トルコ大地震では4万人以上が犠牲になった(写真:AP/アフロ)

(山中 俊之:著述家/国際公共政策博士)

 犠牲者4万人を超えたトルコ・シリア大地震。心より犠牲者の方のご冥福をお祈りしたい。また、自宅を失うなど寒い中、極めて厳しい状況に置かれている被災者の皆さんの状況が改善することを希望している。わずかの額であるが、寄付をさせていただいた。

 私も阪神大震災で実家が全壊して、近い肉親を亡くしている。阪神大震災発生時、私はサウジアラビアに在勤していた。中東と大震災という2つの言葉が頭をよぎり、他人事と思えない。

 今回の大震災で世界のメディアがトルコに集まり、トルコについて多くの報道がなされている。もちろん、震災の実態を報道して、その人命救助や復興援助のあり方を問うものが大半だ。

 それらの報道が極めて重要なものであることは間違いない。同時に、トルコは、その地政学的立ち位置が世界的に見ても大変に重要な国だ。

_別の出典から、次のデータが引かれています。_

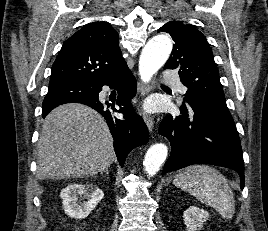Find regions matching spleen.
<instances>
[{"label":"spleen","mask_w":268,"mask_h":231,"mask_svg":"<svg viewBox=\"0 0 268 231\" xmlns=\"http://www.w3.org/2000/svg\"><path fill=\"white\" fill-rule=\"evenodd\" d=\"M174 185L189 192L202 203L213 207L223 218L231 219L235 200L226 178L208 165H192L182 169Z\"/></svg>","instance_id":"spleen-1"}]
</instances>
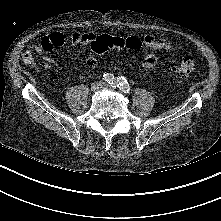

 そこで本稿では、改めて地政学的に見たトルコの重要性や経済・ビジネスの今後の関係を考えてみたい。

ロシアをも抑える地政学的に超重要なトルコ

 よく知られる通り、トルコはヨーロッパとアジアの両方にまたがっている。そのため、地理的・歴史的に橋渡し的な役割、拠点的な役割を果たしてきたことが多い。改めて、地政学的な重要性を整理すると以下の通りになると思う。

 第一に、ボスフォラス海峡という地政学的なチョークポイントを押さえている点だ。